■ **Source document**
The report looks at US law and Microsoft policies for rogue pharmacy advertising and starts with the observation that
Microsoft states that it uses an Internet pharmacy verification service to ensure that its prescription drug advertisements are legitimate. However, most Internet pharmacies (89.7%) advertising on bing.com were found to be fraudulent or illegal.
The highlights of the report are:
Of the prescription drug and online pharmacy advertisements sponsored by Microsoft that we reviewed, 89.7% led to “rogue” Internet pharmacies that do not require a prescription for prescription drugs, or are otherwise acting unlawfully or fraudulently.
Despite Microsoft’s stated policy of only sponsoring Internet pharmacies that supply drugs from the United States or Canada, beginning by clicking on one of Microsoft’s advertisers, the authors received prescription drugs, without a prescription, from India. The drugs tested counterfeit.
Most of the prescription drug advertisements sponsored by Microsoft that were reviewed for this report did not require a prescription for the sale of prescription drugs, including addictive medicines and controlled substances.
Some ads were displayed for a legitimate US-based Internet pharmacy, but directed Internet users to a completely different, illegal Internet pharmacy website.
Some rogue Internet pharmacies sponsored by Microsoft are members of “affiliate pharmacy networks” linked to Russian organized crime that operate thousands of fake Internet pharmacies.
Also it's intereting to read Section V: "Search Engines’ Responsibility and Liability" op p.12 and 13.

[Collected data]
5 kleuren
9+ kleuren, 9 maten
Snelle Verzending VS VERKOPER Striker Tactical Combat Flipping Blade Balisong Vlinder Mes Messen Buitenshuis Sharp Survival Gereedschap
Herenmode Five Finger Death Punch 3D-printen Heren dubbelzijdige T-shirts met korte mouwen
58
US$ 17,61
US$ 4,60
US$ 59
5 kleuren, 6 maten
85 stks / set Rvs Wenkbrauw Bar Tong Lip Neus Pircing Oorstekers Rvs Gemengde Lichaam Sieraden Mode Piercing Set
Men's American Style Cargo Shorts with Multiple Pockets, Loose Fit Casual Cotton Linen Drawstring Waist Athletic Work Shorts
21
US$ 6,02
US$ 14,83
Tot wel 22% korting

■ **Task statement**
Reproduce word for word everything in the text on Microsoft's online pharmacy advertising, from "The highlights of" down to "and controlled substances.".

■ **Task answer**
The highlights of the report are:
Of the prescription drug and online pharmacy advertisements sponsored by Microsoft that we reviewed, 89.7% led to “rogue” Internet pharmacies that do not require a prescription for prescription drugs, or are otherwise acting unlawfully or fraudulently.
Despite Microsoft’s stated policy of only sponsoring Internet pharmacies that supply drugs from the United States or Canada, beginning by clicking on one of Microsoft’s advertisers, the authors received prescription drugs, without a prescription, from India. The drugs tested counterfeit.
Most of the prescription drug advertisements sponsored by Microsoft that were reviewed for this report did not require a prescription for the sale of prescription drugs, including addictive medicines and controlled substances.